Los comentarios a la muerte del poeta Leopoldo Mª. Panero han llamado la atención sobre la coherencia de la obra con el autor y su circunstancia. Nadie como él “se condenó a sí mismo al infierno de ser absolutamente fiel a lo que maldecía (…y) al soberbio dolor de ser locamente lúcido”, resume un amigo de juventud. Pero, aparte ciertos tópicos sobre el malditismo (¿pose o, no?) y la autodestrucción (las fotos son elocuentes), poco se ha dicho de las fuentes de esa lucidez y de ese infierno.
Alguien que escribe: “el no ser es un tesoro”, se prescribe cierta lógica autodestructiva: “Está claro –dice Edith Stein, ya cristiana– que si en el lugar de la gloria se coloca el no-ser, el lugar de la vida pasa a ser ocupado por un resuelto adelantarse hacia el no-ser”. Con lo cual, “sin tener que esperar al morir –sigue la filósofa– ser “auténtico” no significa ser más pleno, sino más vacío”. Tanto más vacío cuanto más lúcido explorador de sí mismo.

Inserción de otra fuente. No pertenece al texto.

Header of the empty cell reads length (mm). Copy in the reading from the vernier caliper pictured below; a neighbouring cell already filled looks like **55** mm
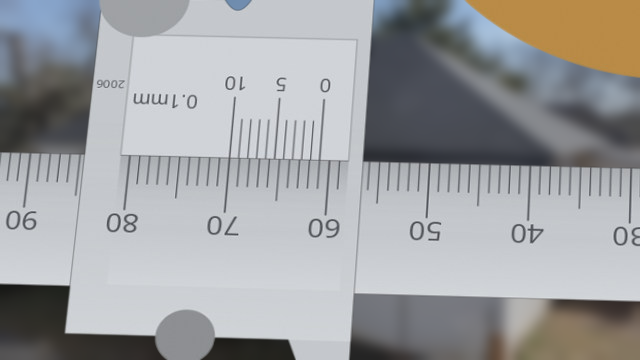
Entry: **61.0** mm
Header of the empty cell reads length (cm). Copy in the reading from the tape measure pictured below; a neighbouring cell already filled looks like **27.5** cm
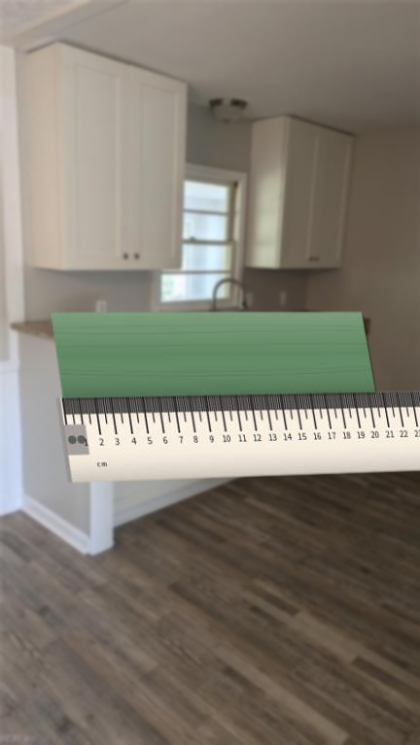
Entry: **20.5** cm
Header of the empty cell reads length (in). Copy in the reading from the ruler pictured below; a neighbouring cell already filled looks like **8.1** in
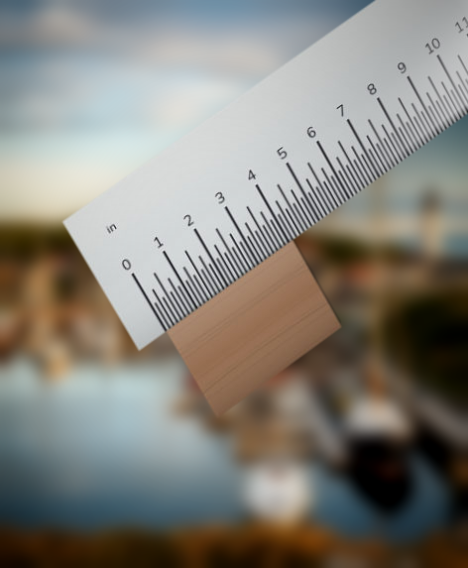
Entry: **4.125** in
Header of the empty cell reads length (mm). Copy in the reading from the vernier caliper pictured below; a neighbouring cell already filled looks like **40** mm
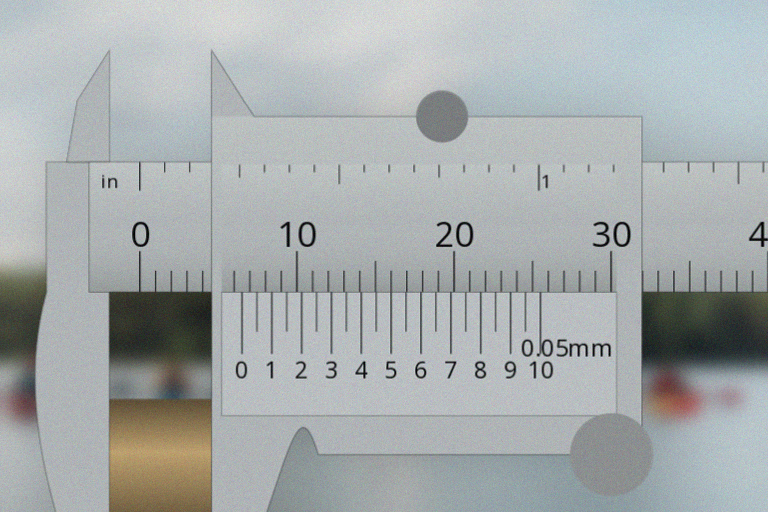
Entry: **6.5** mm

Esa autenticidad (su honradez soberbia), le exige fidelidad a esa otra locura…que no es de las que se curan en el manicomio, pero se alivia al ser dicha en sus versos. “Escribir como escupir” titula uno de sus libros, donde echa fuera lo que tiene dentro.
Y, lo que tiene dentro, es el vacío esencial de un modelo de hombre que ha perdido de vista la maravillosa coherencia que antes se percibía, sin problemas, entre “la serie de las palabras y el orden dormido de las cosas”. En cambio, ahora: “el orden, a partir del cual pensamos, no tiene el mismo modo de ser” (M. Foucault, “Las palabras y las cosas”). Y eso rompe con la metáfora de un microcosmos y un macrocosmos que se leían como un libro que, aunque con renglones torcidos, ha sido escrito por Dios.
El poeta loco, como el pintor surrealista, se ven en la obligación de… “desacreditar la realidad” (Dalí) porque sólo con la pérdida del “sentido” (Dios) puede tener el hombre –dicen– la última palabra. Aunque el precio (y el desprecio) sea de locos. Descanse en paz.